▶ _Job_:
Transcribe the data exactly. Pictures stay out.

━━━ Material provided

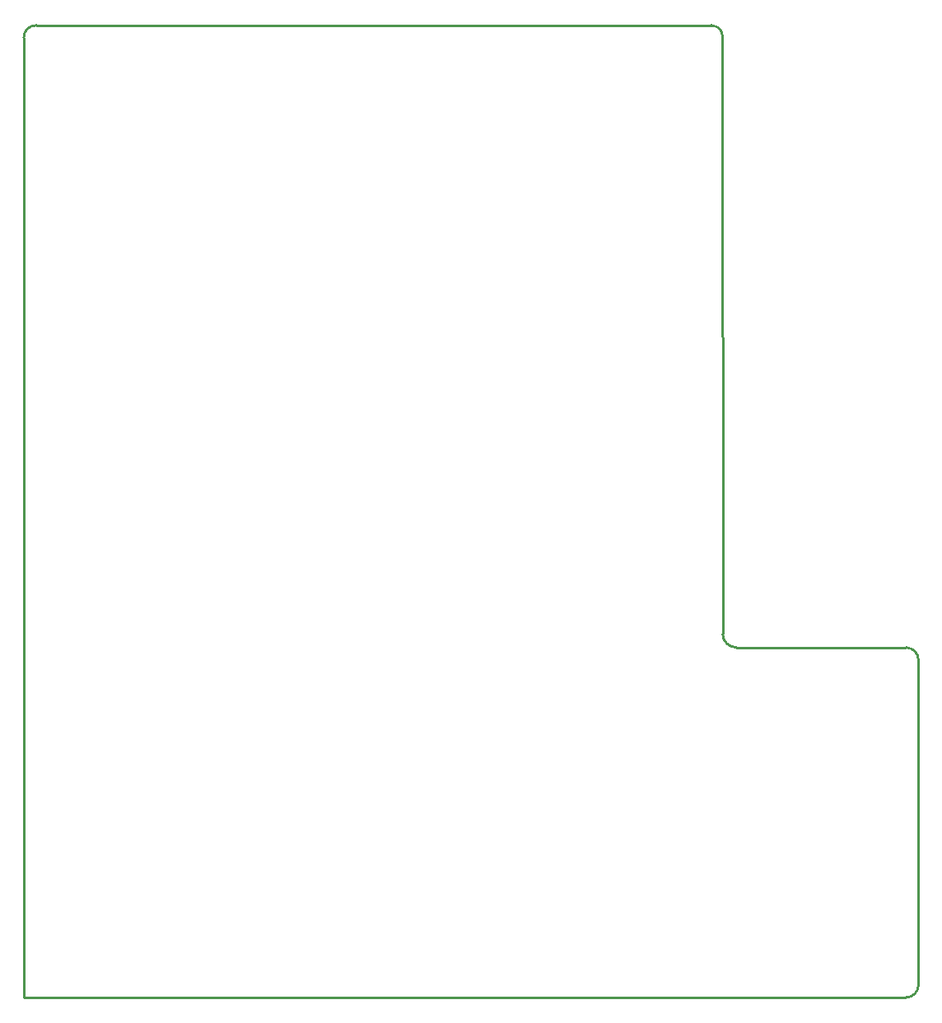
<source format=gko>
G04*
G04 #@! TF.GenerationSoftware,Altium Limited,Altium Designer,22.10.1 (41)*
G04*
G04 Layer_Color=16711935*
%FSLAX44Y44*%
%MOMM*%
G71*
G04*
G04 #@! TF.SameCoordinates,FF558BA5-466A-4189-8B58-D4AB7027BDE0*
G04*
G04*
G04 #@! TF.FilePolarity,Positive*
G04*
G01*
G75*
%ADD19C,0.2540*%
D19*
X907300Y0D02*
G03*
X920000Y12700I0J12700D01*
G01*
Y347300D02*
G03*
X907300Y360000I-12700J0D01*
G01*
X718743Y374047D02*
G03*
X732790Y360000I14047J0D01*
G01*
X718561Y988763D02*
G03*
X707324Y1000000I-11237J0D01*
G01*
X12702D02*
G03*
X0Y987298I0J-12702D01*
G01*
X718561Y988763D02*
G03*
X707324Y1000000I-11237J0D01*
G01*
X718743Y374047D02*
G03*
X732790Y360000I14047J0D01*
G01*
X907300Y0D02*
G03*
X920000Y12700I0J12700D01*
G01*
Y347300D02*
G03*
X907300Y360000I-12700J0D01*
G01*
X12702Y1000000D02*
G03*
X0Y987298I0J-12702D01*
G01*
Y0D02*
Y987298D01*
Y0D02*
X907300D01*
X0D02*
X907300D01*
X920000Y12700D02*
Y347300D01*
X732790Y360000D02*
X907300Y360000D01*
X718561Y988763D02*
X718743Y374047D01*
X12702Y1000000D02*
X707324D01*
X732790Y360000D02*
X907300Y360000D01*
X718561Y988763D02*
X718743Y374047D01*
X920000Y12700D02*
Y347300D01*
X12702Y1000000D02*
X707324D01*
M02*

</source>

━━━━━━

▶ _Response_:
<source format=gko>
G04*
G04 #@! TF.GenerationSoftware,Altium Limited,Altium Designer,22.10.1 (41)*
G04*
G04 Layer_Color=16711935*
%FSLAX44Y44*%
%MOMM*%
G71*
G04*
G04 #@! TF.SameCoordinates,FF558BA5-466A-4189-8B58-D4AB7027BDE0*
G04*
G04*
G04 #@! TF.FilePolarity,Positive*
G04*
G01*
G75*
%ADD19C,0.2540*%
D19*
X907300Y0D02*
G03*
X920000Y12700I0J12700D01*
G01*
Y347300D02*
G03*
X907300Y360000I-12700J0D01*
G01*
X718743Y374047D02*
G03*
X732790Y360000I14047J0D01*
G01*
X718561Y988763D02*
G03*
X707324Y1000000I-11237J0D01*
G01*
X12702D02*
G03*
X0Y987298I0J-12702D01*
G01*
X718561Y988763D02*
G03*
X707324Y1000000I-11237J0D01*
G01*
X718743Y374047D02*
G03*
X732790Y360000I14047J0D01*
G01*
X907300Y0D02*
G03*
X920000Y12700I0J12700D01*
G01*
Y347300D02*
G03*
X907300Y360000I-12700J0D01*
G01*
X12702Y1000000D02*
G03*
X0Y987298I0J-12702D01*
G01*
Y0D02*
Y987298D01*
Y0D02*
X907300D01*
X0D02*
X907300D01*
X920000Y12700D02*
Y347300D01*
X732790Y360000D02*
X907300Y360000D01*
X718561Y988763D02*
X718743Y374047D01*
X12702Y1000000D02*
X707324D01*
X732790Y360000D02*
X907300Y360000D01*
X718561Y988763D02*
X718743Y374047D01*
X920000Y12700D02*
Y347300D01*
X12702Y1000000D02*
X707324D01*
M02*

</source>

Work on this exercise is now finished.